We were talking about how beginnings work, how they grab our attentions like a hook, how they shape our expectations, introduce us to themes, character traits, features of fictional worlds like ours or not like ours. Consider George Orwell’s 1984 (publ. 1949): “It was a bright cold day in April, and the clocks were striking thirteen.” How much of that novel is packed into that unexpected last word–the different yet similar story world, the ominous associations of the number 13….
It’s no wonder novels and films are often remembered for their first lines and opening sequences. I’m thinking of Lolita, or Mrs Dalloway, or Moby-Dick, or Catcher in the Rye, or Their Eyes Were Watching God….
Novels start in many ways, but their beginnings are never arbitrary, despite what Maurice Bendrix says in the first line of Graham Greene’s The End of the Affair (1951):
“A story has no beginning or end: arbitrarily one chooses that moment of experience from which to look back or from which to look ahead.”
The 1999 film adaptation of this novel, scripted by Neil Jordan, begins with the rather more vigorous “This is a diary of hate,” smashed out on paper by the keys of a typewriter. For a lavish, expensive film production, that was probably a wise but not necessarily good move.
George Eliot, a more philosophical novelist than Greene, is more correct in saying the beginning is not chosen arbitrarily but rather as an act of make-believe, as she writes in the opening of Daniel Deronda (1876):
“Men can do nothing without the make-believe of a beginning. Even Science, the strict measurer, is obliged to start with a make-believe unit, and must fix on a point in the stars’ unceasing journey when his sidereal clock shall pretend that time is at Nought. His less accurate grandmother Poetry has always been understood to start in the middle; but on reflection it appears that her proceeding is not very different from his; since Science, too, reckons backwards as well as forwards, divides his unit into billions, and with his clock-finger at Nought really sets off in medias res. No retrospect will take us to the true beginning; and whether our prologue be in heaven or on earth, it is but a fraction of that all-presupposing fact with which our story sets out.”

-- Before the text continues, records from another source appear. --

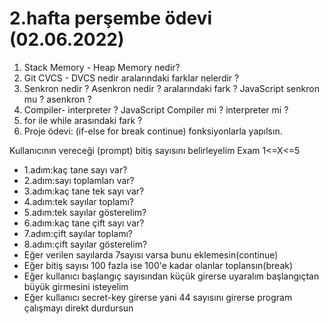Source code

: # 2.hafta perşembe ödevi (02.06.2022)
1) Stack Memory - Heap Memory nedir?
2) Git CVCS - DVCS nedir aralarındaki farklar nelerdir ?  
3) Senkron nedir ? Asenkron nedir ? aralarındaki fark ? JavaScript senkron mu ? asenkron ?
4) Compiler- interpreter ? JavaScript Compiler mi ? interpreter mi ?
5) for ile while arasındaki fark  ?
6) Proje ödevi: (if-else for break continue) fonksiyonlarla yapılsın.

  Kullanıcının vereceği (prompt) bitiş sayısını belirleyelim Exam 1<=X<=5
 - 1.adım:kaç tane sayı var?
 - 2.adım:sayı toplamları var?
 - 3.adım:kaç tane tek sayı var?
 - 4.adım:tek sayılar toplamı?
 - 5.adım:tek sayılar gösterelim?
 - 6.adım:kaç tane çift sayı var?
 - 7.adım:çift sayılar toplamı?
 - 8.adım:çift sayılar gösterelim?
  - Eğer verilen sayılarda 7sayısı varsa bunu eklemesin(continue)
  - Eğer bitiş sayısı 100 fazla ise 100'e kadar olanlar toplansın(break)
  - Eğer kullanıcı başlangıç sayısından küçük girerse uyaralım başlangıçtan büyük girmesini isteyelim
  - Eğer kullanıcı secret-key girerse yani 44 sayısını girerse program çalışmayı direkt durdursun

Both Eliot and Greene self-reflexively begin their novels with reflections about the beginnings of stories. But some novelists, especially postmodern ones, can take that self-reflexivity into crazy directions:
“Having placed in my mouth sufficient bread for three minutes’ chewing, I withdrew my powers of sensual perception and retired into the privacy of my mind, my eyes and face assuming a vacant and preoccupied expression. I reflected on the subject of my spare-time literary activities. One beginning and one ending for a book was a thing I did not agree with. A good book may have three openings entirely dissimilar and inter-related only in the prescience of the author, or for that matter one hundred times as many endings.” (Flann O’Brien. At Swim-Two-Birds. 1939)
And of course O’Brien’s narrator goes on to give us three different beginnings.
Beginnings can, and usually do, perform their function not with self-consciousness but with special efforts of intrigue (like 1984, above) or beauty, like John Banville’s opening to The Infinities (2009), which is narrated by Hermes, who is just one Greek God among others who watch and influence the lives of the novel’s characters:
“Of the things we fashioned for them that they might be comforted, dawn is the one that works.”
Of course, endings are just as important, and though they don’t need to catch our attention, they have the heavy task of making everything we’ve read retrospectively richer or different than we have assumed. For endings, just think of The Usual Suspects, whose ending basically forces you to re-watch the entire movie in your head. Or Lolita (again), whose ending builds to a back-tingling tour-de-force of poetry and underhanded psychological manipulation. Perhaps a long-winded joke is the best example of the work an ending has to do: if the punch line works, then the long joke was worth the telling; if not, we’ve been tricked. Because endings have so much influence over the novel (or film etc), over our memory of it and our holistic sense of its value, no wonder authors put so much work into these as well. Here is the famous last paragraph of James Joyce’s long short story “The Dead,” from his collection Dubliners (1914):
“A few light taps upon the pane made him turn to the window. It had begun to snow again. He watched sleepily the flakes, silver and dark, falling obliquely against the lamplight. The time had come for him to set out on his journey westward. Yes, the newspapers were right: snow was general all over Ireland. It was falling on every part of the dark central plain, on the treeless hills, falling softly upon the Bog of Allen and, farther westward, softly falling into the dark mutinous Shannon waves. It was falling, too, upon every part of the lonely churchyard on the hill where Michael Furey lay buried. It lay thickly drifted on the crooked crosses and headstones, on the spears of the little gate, on the barren thorns. His soul swooned slowly as he heard the snow falling faintly through the universe and faintly falling, like the descent of their last end, upon all the living and the dead.”
And a less famous and less gorgeous but perhaps more honest ending, from Lydia Davis’s novel The End of the Story (1995).
“And since all along there had been too many ends to the story, and since they did not end anything, but only continued something, something not formed into any story, I needed an act of ceremony to end the story.”